Seif’s statement comes not long after the Libyan Attorney General‘s office issued travel bans and warrants against 826 persons including many in Qatar and Turkey.

Seif al-Islam may have his axe to grind against Qatar. One publication reported that Qatar approached late Yemeni President Ali Abdullah Saleh suggesting that he use Seif al-Islam al-Qaddafi as a go-between in negotiations with Al Qaeda.

Though other experts doubt the claim.

“It doesn’t seem credible that Qatar would need to involve Seif Al-Islam to work as a mediator. Qatar could have facilitated direct talks with Al-Qaeda,” said Nabeel Khoury, a fellow with the Atlantic Council and a former U.S. diplomat in Yemen.

“At this point, it is unclear if Seif Al-Islam is truly free, most likely he has some freedom to move around the town of Zintan, the freedom that he earned by cooperating with the local militias. I highly doubt that he is free to move around the country as he pleases. Zintan is not only his jailers but also his protectors. “said Kebhaj, ”I think he speaks for a significant fraction of Libyans regarding real resentment towards Gulf countries’ meddling in the country most notably Qatar.”

Seif al-Islam has not tried to appeal that verdict after being freed. However, a rival faction in Libya, the Tobruk-based government, led by Field Marshal Khalifa Haftar, announced a full amnesty for Seif after his release. Haftar was a military commander in Muammar Qaddafi’s regime.

Representatives of Seif have claimed that he is organizing a counter-terrorism force of his own. The force is said to be assembling near the coastal town of Sabratha with the claimed goal of capturing Tripoli.

Sabratah lies to the north of Al-Zintan in Western Libya and is only 30 miles from Tripoli.

Analysts say given the diminished stature of the Ghaddafi it is unlikely he will be able to rally many to his banner.

However, the son of the former Libyan dictator and graduate of the London School of Economics may have another way of taking the Libya’s capitol city.

The country is expected to hold presidential elections next year.
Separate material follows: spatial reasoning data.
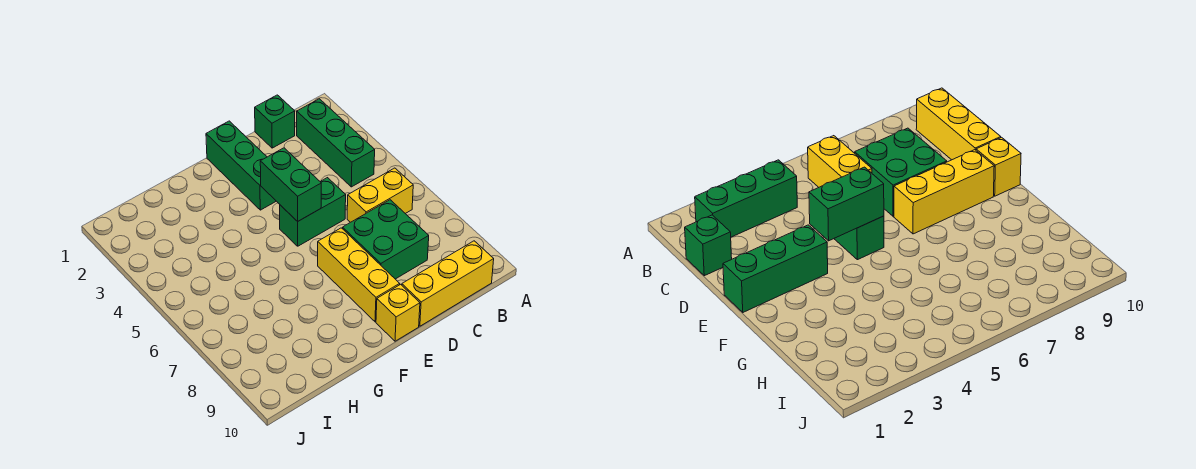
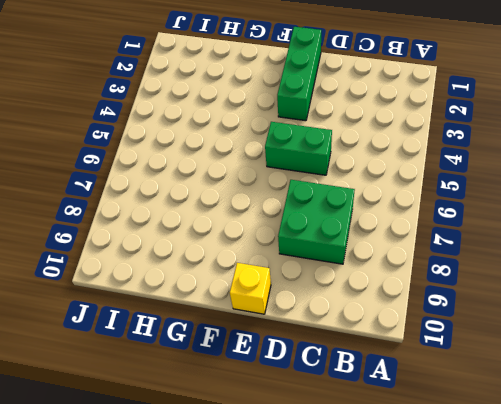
none -> green brick B2:B4 level 1
none -> yellow brick B6:C6 level 1

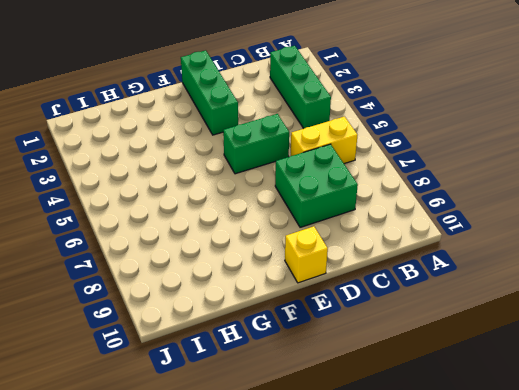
none -> yellow brick B10:D10 level 1
none -> green brick C1 level 1

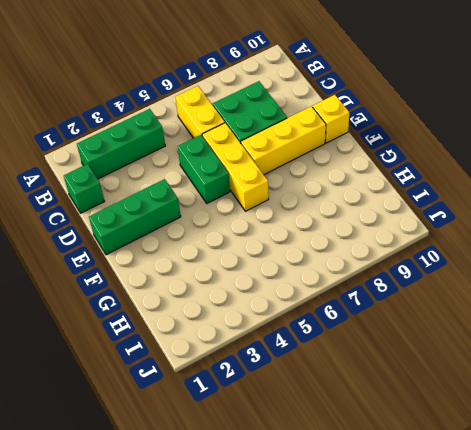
yellow brick D6:F6 level 1 -> yellow brick B10:D10 level 1
none -> green brick E4:E5 level 2

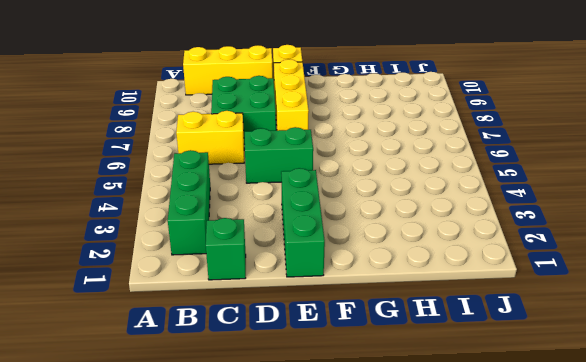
none -> green brick E4:E5 level 2

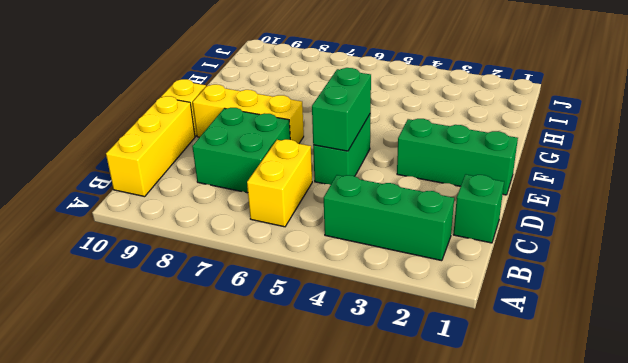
green brick D5:E5 level 2 -> green brick E4:E5 level 2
His campaign to denounce Qatar may be part of an effort to re-brand the Ghaddafi franchise in nationalist terms as he positions himself to run for president in those elections.

“Elections are scheduled but, I am not sure they will even take place let alone that Seif could win,” says Oded Berkowitz, a Senior Analyst on North Africa region at MAX Security Solutions. “Seif is banking on the few residual supporters of his father’s regime to help him mobilize support either separately or more likely from within the LNA….but that’s not very likely to succeed.”